И вдруг Александр пронзительно почувствовал себя одиноким, никому не нужным. Новогодняя ночь… Все веселятся, желают друг другу счастья и удач. Один он, выгнанный из родного дома собственным отцом, бесприютно скитается по улицам.

«Мчатся тучи, вьются тучи…» — опять забормотал он, чтобы не заплакать. Но нет, нет, долой слабость, долой это постыдное малодушие! Он сумеет справиться с собой, сумеет быть совсем-совсем взрослым и сильным, стать настоящим мужчиной.

Александр поправил баульчик под мышкой, встряхнулся. Вот и Адмиралтейство, а там и Дворцовый мост. В Зимнем дворце светятся окна во втором этаже. Кабинет царя? Может, именно сегодня, в новогоднюю ночь, царь наконец решится и даст волю своему народу? А может, танцует сейчас на придворном балу, забыл и думать о таких, как Никифор, как лакей Антон, как окоченевшие на морозе кучера?
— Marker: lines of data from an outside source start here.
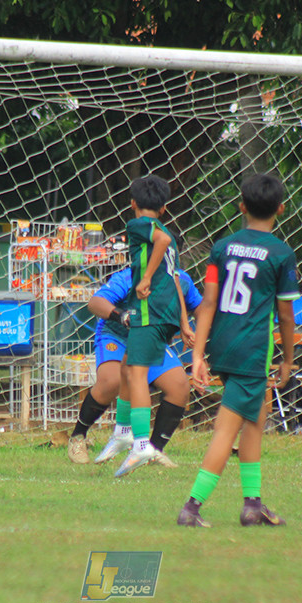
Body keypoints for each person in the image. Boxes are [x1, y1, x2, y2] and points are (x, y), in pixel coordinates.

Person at [178, 173, 300, 528]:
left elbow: (210, 302)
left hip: (223, 343)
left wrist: (198, 354)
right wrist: (289, 360)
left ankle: (253, 504)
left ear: (241, 206)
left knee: (255, 422)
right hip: (252, 350)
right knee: (225, 431)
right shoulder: (280, 253)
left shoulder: (223, 247)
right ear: (281, 208)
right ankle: (192, 506)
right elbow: (287, 315)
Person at [65, 266, 203, 466]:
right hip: (117, 336)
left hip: (151, 340)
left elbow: (200, 308)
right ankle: (78, 436)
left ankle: (152, 451)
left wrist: (193, 332)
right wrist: (121, 315)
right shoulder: (129, 276)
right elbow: (95, 303)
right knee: (112, 380)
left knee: (180, 387)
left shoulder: (181, 279)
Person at [113, 175, 194, 477]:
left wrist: (145, 278)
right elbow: (175, 277)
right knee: (126, 366)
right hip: (168, 311)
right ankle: (122, 432)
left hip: (150, 310)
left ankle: (141, 443)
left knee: (136, 373)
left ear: (132, 204)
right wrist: (185, 322)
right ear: (164, 207)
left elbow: (162, 243)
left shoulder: (138, 226)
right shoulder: (164, 228)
Будочник машинально вытягивается перед студенческой шинелью, и Александр видит, что он уже на мосту. Река безлюдна, запорошена снегом, только кое-где чернеют проруби. В темных стеклах университета отражается бледный снежный свет ночи. В своих теплых норах, бог весть где, спят старики швейцары, знающие по именам чуть ли не три поколения студентов. И не верится, что днем за этими окнами кипит и бурлит молодая жизнь.

Александру вспомнилось, как в треугольной шляпе, с жалкой шпагой на боку он вошел в дверь университета, в эту самую, мимо которой он сейчас проходит. Его угрюмо окликнул знаменитый швейцар Савельич:

«Ты кто такой? Новичок? Вот запиши в книге свою фамилию. А теперь пойдем со мной в шинельную. Вот тут вешай, под этим номером, свою шинель, можешь и фамилию здесь подписать».
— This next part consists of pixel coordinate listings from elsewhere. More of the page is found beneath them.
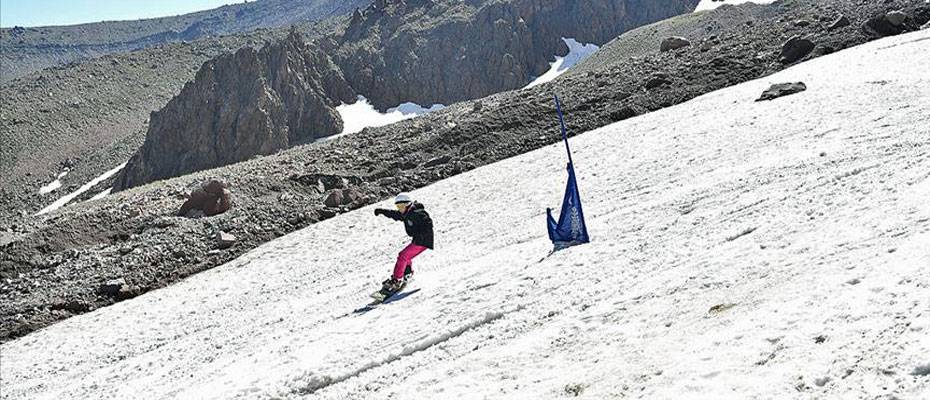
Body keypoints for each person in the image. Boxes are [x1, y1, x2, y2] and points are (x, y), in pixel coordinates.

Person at [374, 193, 434, 293]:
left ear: (408, 204)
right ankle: (408, 272)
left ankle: (396, 280)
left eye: (401, 206)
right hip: (418, 240)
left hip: (423, 240)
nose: (400, 208)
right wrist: (381, 211)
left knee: (403, 256)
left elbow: (428, 221)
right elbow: (394, 214)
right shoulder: (406, 213)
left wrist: (422, 232)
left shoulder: (417, 213)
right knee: (406, 256)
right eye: (398, 206)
Александр поднялся наверх, но не встретил ни души. Сторож в коридоре грубо спросил:

«Чего так поздно пришли? Уже пять минут, как двери закрылись, везде профессора читают, никого пускать не велено. Надо вовремя приходить».

Так и просидел целый час Александр в сборной зале в полном одиночестве. Мимо ходили сторожа, курили ароматными свечами по всем аудиториям и залам, и Александр глотал синий горький дым.
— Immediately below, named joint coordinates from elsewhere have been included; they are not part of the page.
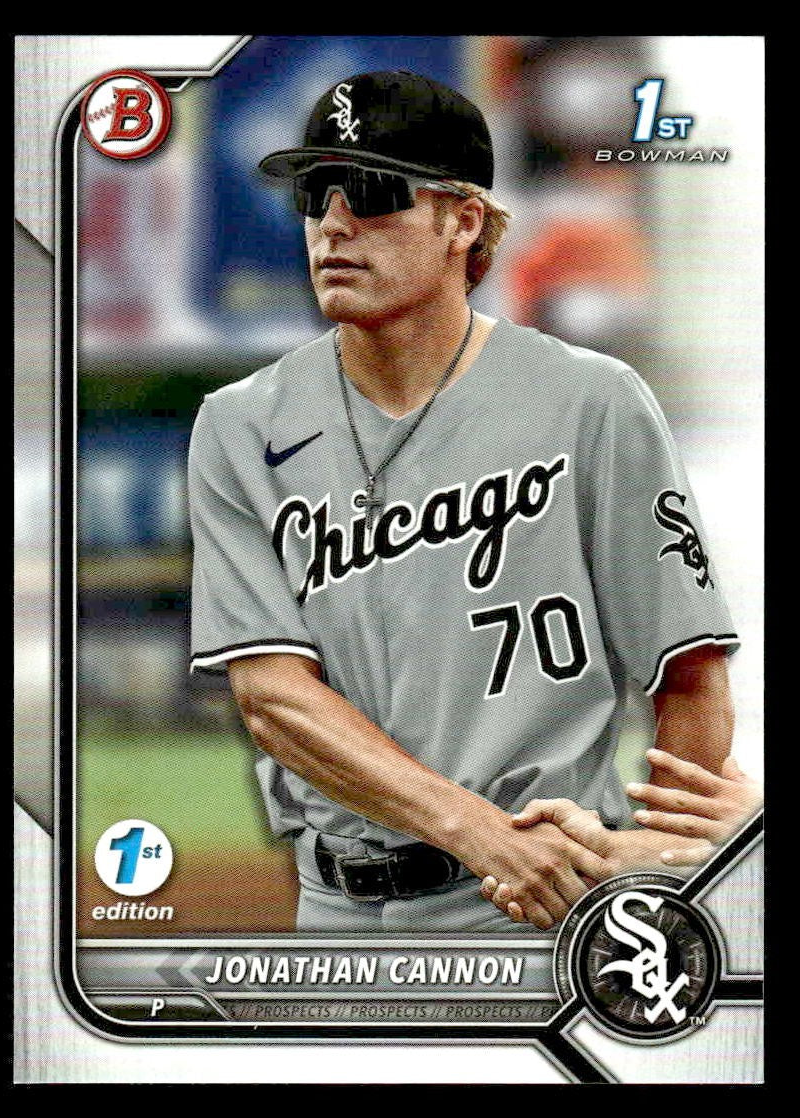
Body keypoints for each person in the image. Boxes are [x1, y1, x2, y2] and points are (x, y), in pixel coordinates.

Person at [188, 70, 744, 933]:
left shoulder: (590, 402)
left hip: (540, 906)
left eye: (372, 192)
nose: (333, 223)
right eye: (314, 193)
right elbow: (273, 699)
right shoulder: (239, 425)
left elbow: (688, 678)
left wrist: (655, 872)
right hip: (335, 911)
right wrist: (482, 835)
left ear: (464, 221)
Но вот и университет остался позади. Величавые сфинксы сторожат Неву у академии. Их запорошенные снегом каменные глаза не смотрят на юношески тонкую фигуру, которая пробегает мимо них на Васильевский.

И сразу — вот чудеса! — меняется облик города. Узкие улички, церкви и церковные дворики, низенькие дома — провинциальная тишь и глушь, будто это и не Петербург и не столица вовсе.

Впрочем, нет, какая там тишь! В первом этаже двухэтажного домишка у самой церкви Андрея Первозванного так поют и шумят, что дребезжат стекла в рамах. Из форточки валом валит пар, и вместе с паром вылетает удалая студенческая песня:

Там, где Крюков канал

Со Фонтанкой-рекой,

Словно братец с сестрой,

Обнимаются,

Где Никола святой

С золотою главой,

Сверху глядя на них,

Улыбается,

От зари до зари,

Лишь зажгут фонари,

Вереницей студенты

Там шляются.

— Ишь, до чего же лихо скубенты гуляют! — завистливо пробормотал над самым плечом Александра какой-то прохожий.

Александр тихонько стукнул в окно. Его не услышали — уж больно шумели внутри. Он снова стукнул, сильнее. В форточку просунулась растрепанная голова:

— Кто стучит? Чего нужно?

— Да это Есипов! — закричал изнутри чей-то радостный и пьяный голос. — Скорей, Сашка, вали сюда! Да что ж ты так поздно, черт тебя дери!

Низенькая входная дверь распахнулась, и Александр со своим баульчиком вступил в прокуренную полутемную прихожую, где его сразу схватили в теплые, дружеские и пьяные объятия.